• **Problem requirements**: Whenever a line in the listing contains "released", copy that line.

• **Records supplied**:
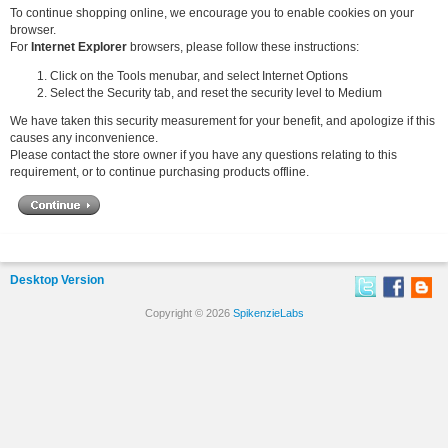
To continue shopping online, we encourage you to enable cookies on your
browser.
For
Internet Explorer
browsers, please follow these instructions:
Click on the Tools menubar, and select Internet Options
Select the Security tab, and reset the security level to Medium
We have taken this security measurement for your benefit, and apologize if this
causes any inconvenience.
Please contact the store owner if you have any questions relating to this
requirement, or to continue purchasing products offline.
Desktop Version
Copyright © 2026
SpikenzieLabs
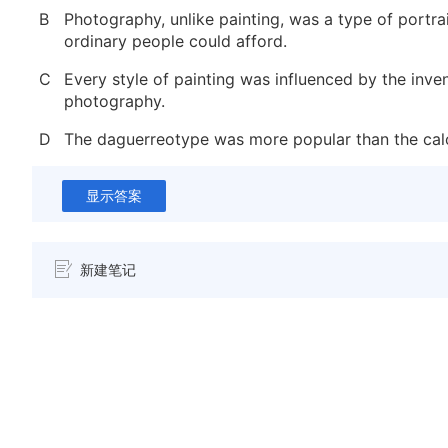
B
Photography, unlike painting, was a type of portra
ordinary people could afford.
C
Every style of painting was influenced by the inve
photography.
D
The daguerreotype was more popular than the cal
显示答案
新建笔记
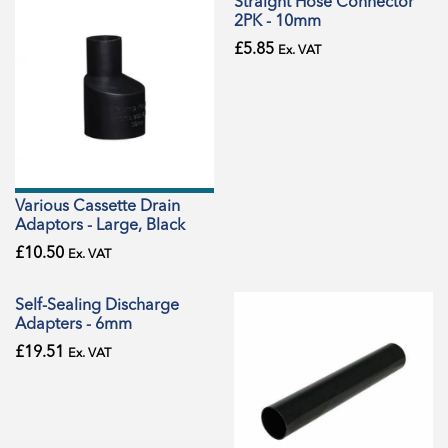
Straight Hose Connector
2PK - 10mm
£
5.85
Ex. VAT
Various Cassette Drain
Adaptors - Large, Black
£
10.50
Ex. VAT
Self-Sealing Discharge
Adapters - 6mm
£
19.51
Ex. VAT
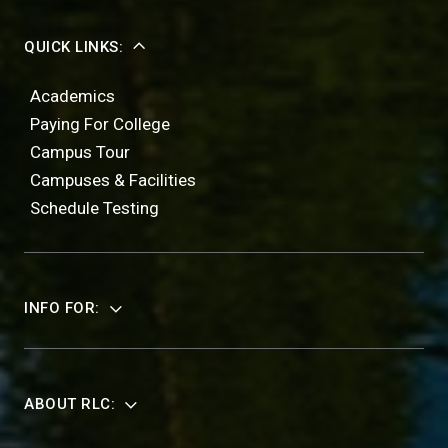
QUICK LINKS:
Academics
Paying For College
Campus Tour
Campuses & Facilities
Schedule Testing
INFO FOR:
ABOUT RLC:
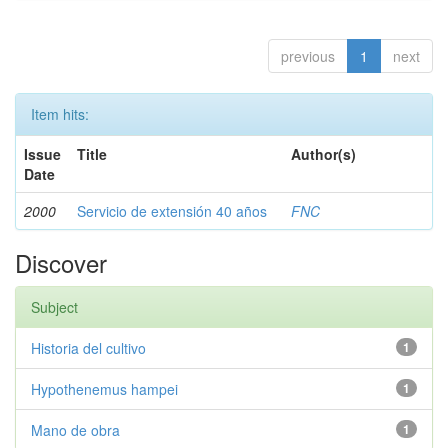
previous
1
next
Item hits:
Issue
Title
Author(s)
Date
2000
Servicio de extensión 40 años
FNC
Discover
Subject
Historia del cultivo
1
Hypothenemus hampei
1
Mano de obra
1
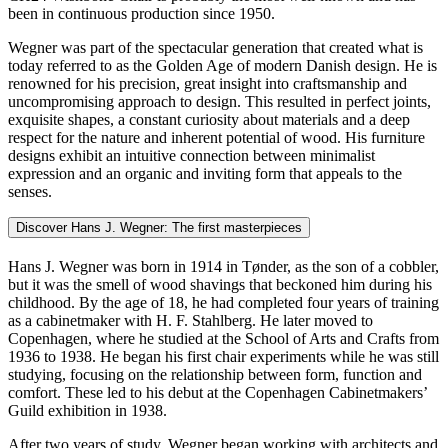
been in continuous production since 1950.
Wegner was part of the spectacular generation that created what is
today referred to as the Golden Age of modern Danish design. He is
renowned for his precision, great insight into craftsmanship and
uncompromising approach to design. This resulted in perfect joints,
exquisite shapes, a constant curiosity about materials and a deep
respect for the nature and inherent potential of wood. His furniture
designs exhibit an intuitive connection between minimalist
expression and an organic and inviting form that appeals to the
senses.
Discover Hans J. Wegner: The first masterpieces
Hans J. Wegner was born in 1914 in Tønder, as the son of a cobbler,
but it was the smell of wood shavings that beckoned him during his
childhood. By the age of 18, he had completed four years of training
as a cabinetmaker with H. F. Stahlberg. He later moved to
Copenhagen, where he studied at the School of Arts and Crafts from
1936 to 1938. He began his first chair experiments while he was still
studying, focusing on the relationship between form, function and
comfort. These led to his debut at the Copenhagen Cabinetmakers’
Guild exhibition in 1938.
After two years of study, Wegner began working with architects and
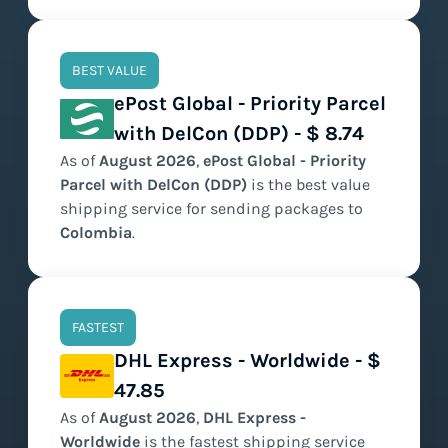
BEST VALUE
ePost Global - Priority Parcel
with DelCon (DDP) - $ 8.74
As of
August
2026
,
ePost Global - Priority
Parcel with DelCon (DDP)
is the
best value
shipping service for sending packages to
Colombia
.
FASTEST
DHL Express - Worldwide - $
47.85
As of
August
2026
,
DHL Express -
Worldwide
is the
fastest
shipping service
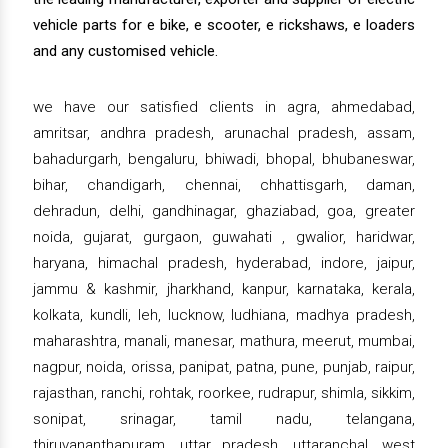
vehicle parts for e bike, e scooter, e rickshaws, e loaders
and any customised vehicle.
we have our satisfied clients in agra, ahmedabad,
amritsar, andhra pradesh, arunachal pradesh, assam,
bahadurgarh, bengaluru, bhiwadi, bhopal, bhubaneswar,
bihar, chandigarh, chennai, chhattisgarh, daman,
dehradun, delhi, gandhinagar, ghaziabad, goa, greater
noida, gujarat, gurgaon, guwahati , gwalior, haridwar,
haryana, himachal pradesh, hyderabad, indore, jaipur,
jammu & kashmir, jharkhand, kanpur, karnataka, kerala,
kolkata, kundli, leh, lucknow, ludhiana, madhya pradesh,
maharashtra, manali, manesar, mathura, meerut, mumbai,
nagpur, noida, orissa, panipat, patna, pune, punjab, raipur,
rajasthan, ranchi, rohtak, roorkee, rudrapur, shimla, sikkim,
sonipat, srinagar, tamil nadu, telangana,
thiruvananthapuram, uttar pradesh, uttaranchal, west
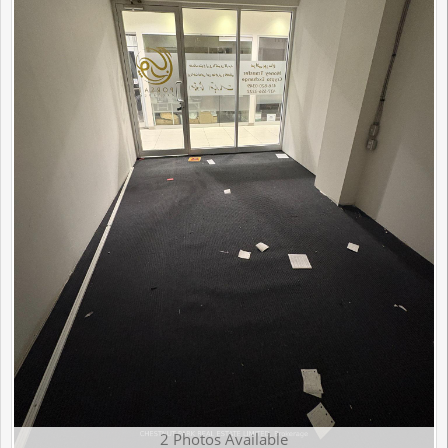
2 Photos Available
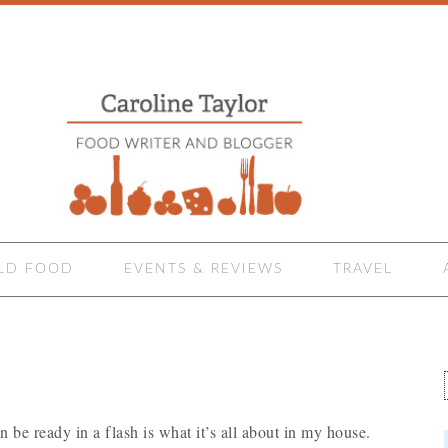
LD FOOD
EVENTS & REVIEWS
TRAVEL
an be ready in a flash is what it’s all about in my house.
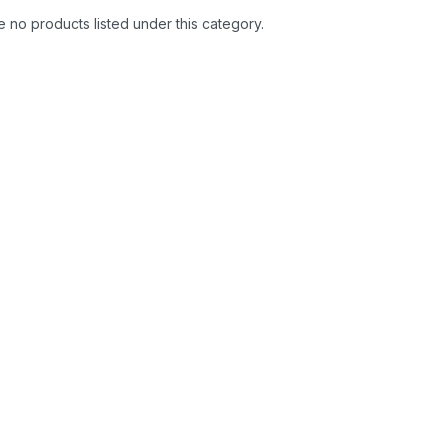
 no products listed under this category.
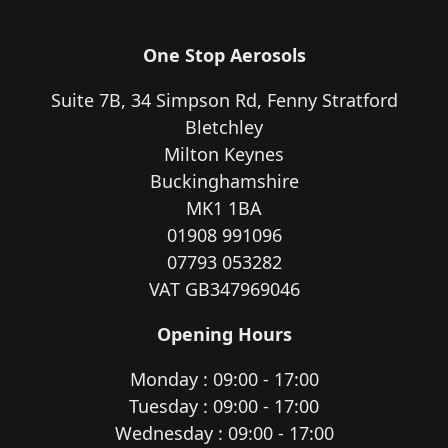
One Stop Aerosols
Suite 7B, 34 Simpson Rd, Fenny Stratford
Bletchley
Milton Keynes
Buckinghamshire
MK1 1BA
01908 991096
07793 053282
VAT GB347969046
Opening Hours
Monday : 09:00 - 17:00
Tuesday : 09:00 - 17:00
Wednesday : 09:00 - 17:00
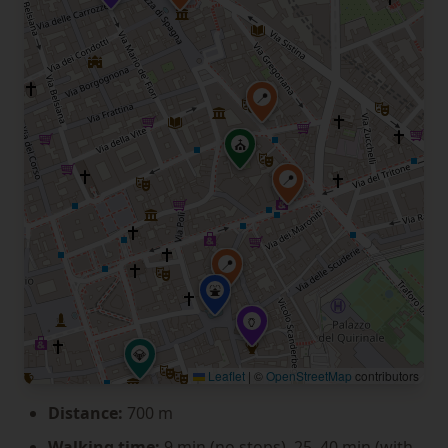
📍
⛪
📍
📍
⛲
🏺
💎
Leaflet
|
©
OpenStreetMap
contributors
Distance:
700 m
Walking time:
9 min (no stops), 25–40 min (with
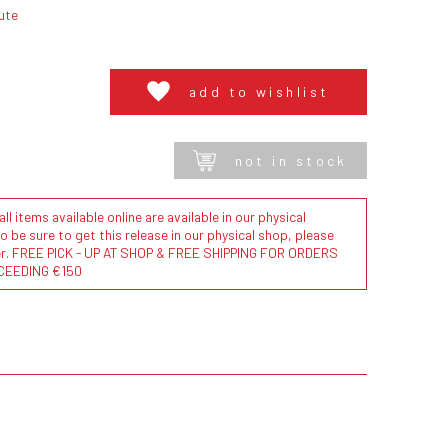
ute
add to wishlist
not in stock
l items available online are available in our physical
to be sure to get this release in our physical shop, please
der. FREE PICK - UP AT SHOP & FREE SHIPPING FOR ORDERS
CEEDING €150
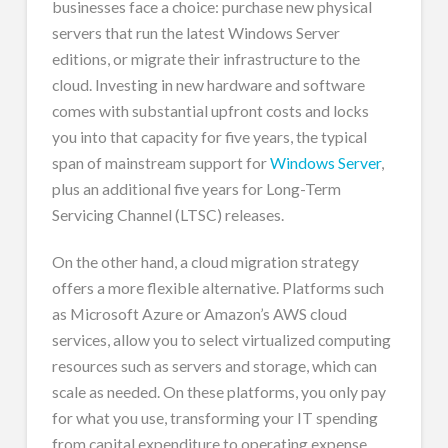
businesses face a choice: purchase new physical
servers that run the latest Windows Server
editions, or migrate their infrastructure to the
cloud. Investing in new hardware and software
comes with substantial upfront costs and locks
you into that capacity for five years, the typical
span of mainstream support for
Windows Server
,
plus an additional five years for Long-Term
Servicing Channel (LTSC) releases.
On the other hand, a cloud migration strategy
offers a more flexible alternative. Platforms such
as Microsoft Azure or Amazon’s AWS cloud
services, allow you to select virtualized computing
resources such as servers and storage, which can
scale as needed. On these platforms, you only pay
for what you use, transforming your IT spending
from capital expenditure to operating expense.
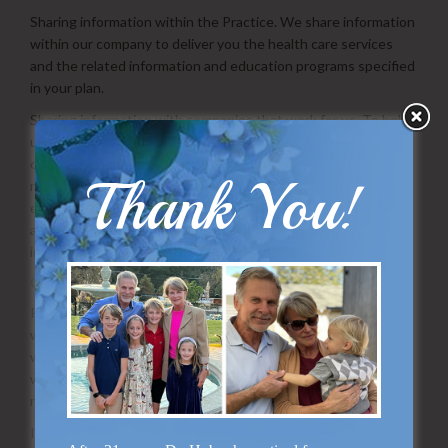
Sharing information within the Practice. We share information
within our company to deliver you the health care services
and the related information and education programs specified
in your plan.
Sharing information with companies that work for us. To help
us offer you our services, we may share information with
companies that work for us, such as claim processing and
Thank You!
mailing companies and companies that deliver health
education and information directly to you. These companies
act on our behalf and are obligated contractually to keep the
information that we provide them confidential.
Other.
Patient-specific personally identifiable data is released only
when required to provide a service for you and only to those
with a need to know, or with your consent. Data is released
with the condition that the person receiving the data will not
release it further, unless you give permission.
If we receive a subpoena or similar legal process demanding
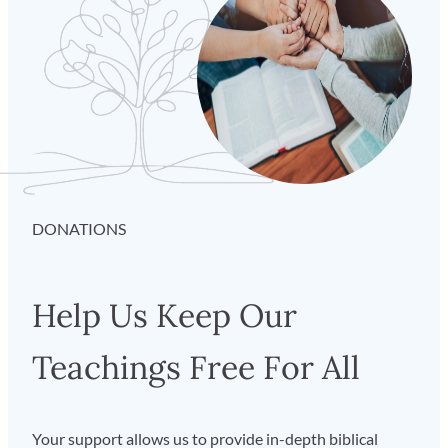
DONATIONS
Help Us Keep Our
Teachings Free For All
Your support allows us to provide in-depth biblical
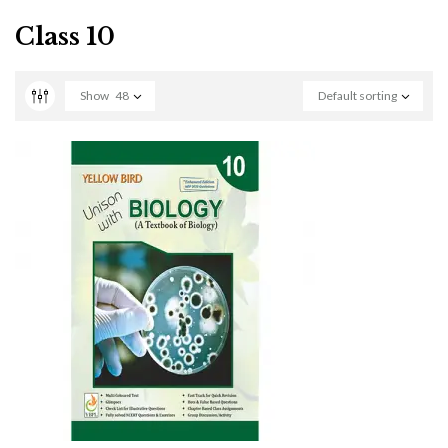
Class 10
Show
48
Default sorting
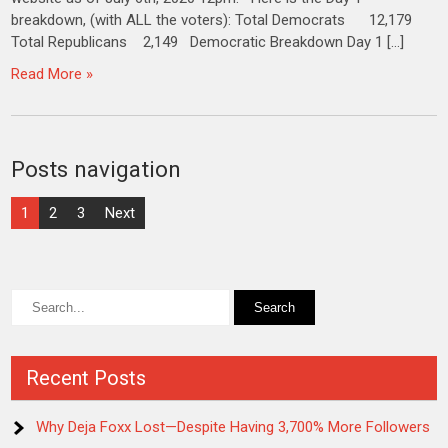
breakdown, (with ALL the voters): Total Democrats 12,179
Total Republicans 2,149 Democratic Breakdown Day 1 […]
Read More »
Posts navigation
1
2
3
Next
Recent Posts
Why Deja Foxx Lost—Despite Having 3,700% More Followers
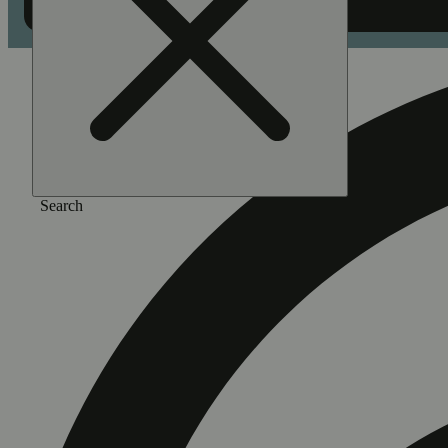
Search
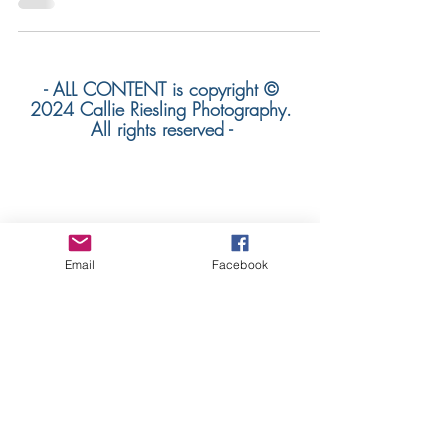
- ALL CONTENT is copyright ©
2024 Callie Riesling Photography.
All rights reserved -
Callie Riesling Photography is a Colorado
Wedding Photographer
Email
Facebook
based in Colorado. We specialize in
mountain weddings +
adventurous destination wedding
photography worldwide.
colorado mountain wedding
photographer | denver wedding
photographer | destination wedding
photographer
colorado wedding photographer | orange
county wedding photographer |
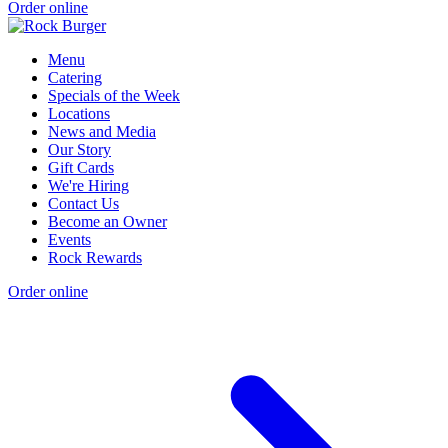
Order online
Menu
Catering
Specials of the Week
Locations
News and Media
Our Story
Gift Cards
We're Hiring
Contact Us
Become an Owner
Events
Rock Rewards
Order online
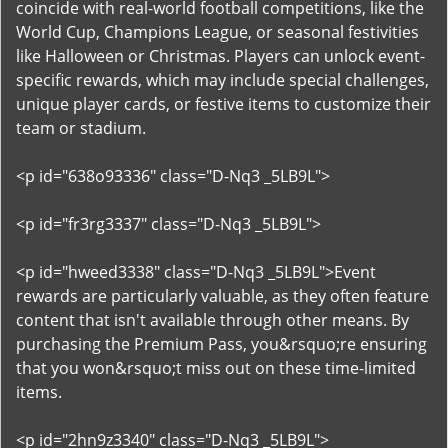
coincide with real-world football competitions, like the
World Cup, Champions League, or seasonal festivities
like Halloween or Christmas. Players can unlock event-
specific rewards, which may include special challenges,
unique player cards, or festive items to customize their
team or stadium.
<p id="638o93336" class="D-Nq3 _5LB9L">
<p id="fr3rg3337" class="D-Nq3 _5LB9L">
<p id="hweed3338" class="D-Nq3 _5LB9L">Event
rewards are particularly valuable, as they often feature
content that isn't available through other means. By
purchasing the Premium Pass, you&rsquo;re ensuring
that you won&rsquo;t miss out on these time-limited
items.
<p id="2hn9z3340" class="D-Nq3 _5LB9L">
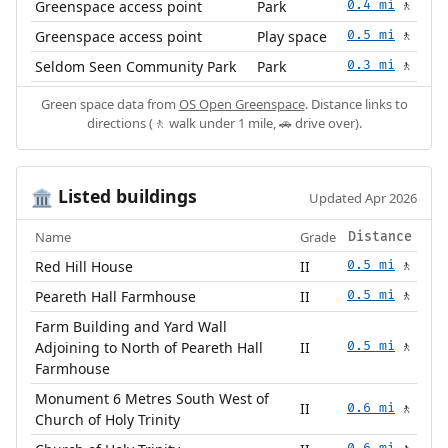
Greenspace access point
Park
0.4 mi
🚶
Greenspace access point
Play space
0.5 mi
🚶
Seldom Seen Community Park
Park
0.3 mi
🚶
Green space data from
OS Open Greenspace
. Distance links to
directions (🚶 walk under 1 mile, 🚗 drive over).
Listed buildings
🏛️
Updated Apr 2026
Name
Grade
Distance
Red Hill House
II
0.5 mi
🚶
Peareth Hall Farmhouse
II
0.5 mi
🚶
Farm Building and Yard Wall
Adjoining to North of Peareth Hall
II
0.5 mi
🚶
Farmhouse
Monument 6 Metres South West of
II
0.6 mi
🚶
Church of Holy Trinity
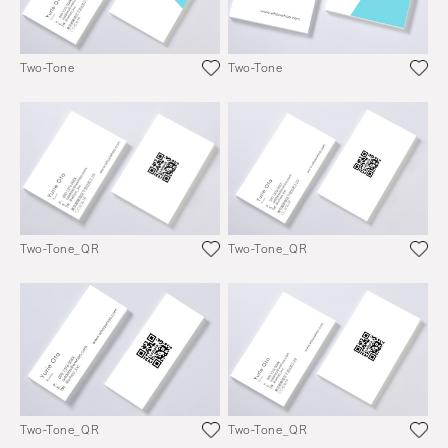
Two-Tone
Two-Tone
Two-Tone_QR
Two-Tone_QR
Two-Tone_QR
Two-Tone_QR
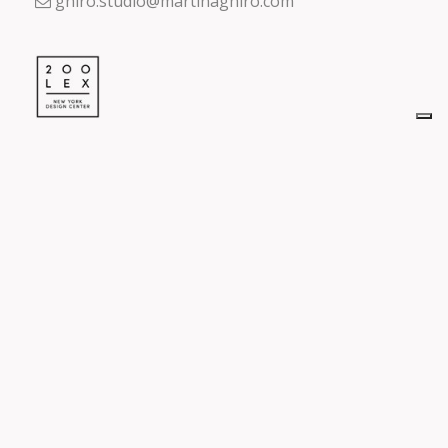
ghiro.studio@martinaghiro.com
Design Center
200 Lexington Ave,
New York, NY 10016
visit us on
Reserved Area
Accedi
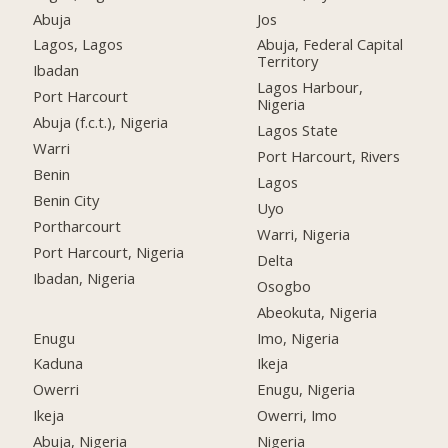
Abuja
Jos
Lagos, Lagos
Abuja, Federal Capital
Territory
Ibadan
Lagos Harbour,
Port Harcourt
Nigeria
Abuja (f.c.t.), Nigeria
Lagos State
Warri
Port Harcourt, Rivers
Benin
Lagos
Benin City
Uyo
Portharcourt
Warri, Nigeria
Port Harcourt, Nigeria
Delta
Ibadan, Nigeria
Osogbo
Abeokuta, Nigeria
Enugu
Imo, Nigeria
Kaduna
Ikeja
Owerri
Enugu, Nigeria
Ikeja
Owerri, Imo
Abuja, Nigeria
Nigeria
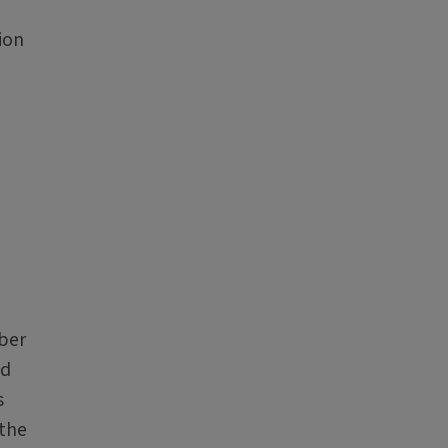
ion
mber
nd
s
 the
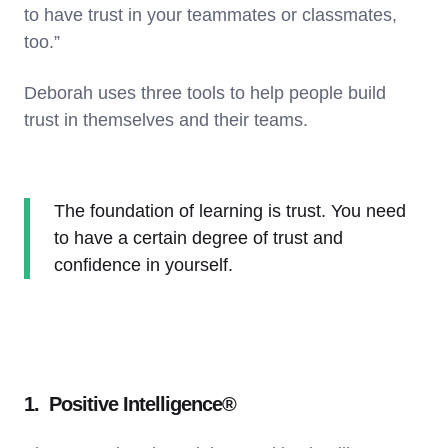
to have trust in your teammates or classmates,
too.”
Deborah uses three tools to help people build
trust in themselves and their teams.
The foundation of learning is trust. You need
to have a certain degree of trust and
confidence in yourself.
1. Positive Intelligence®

• **Solution for this task**:
Patient-specific personally identifiable data is released only
with a need to know, or with your consent. Data is released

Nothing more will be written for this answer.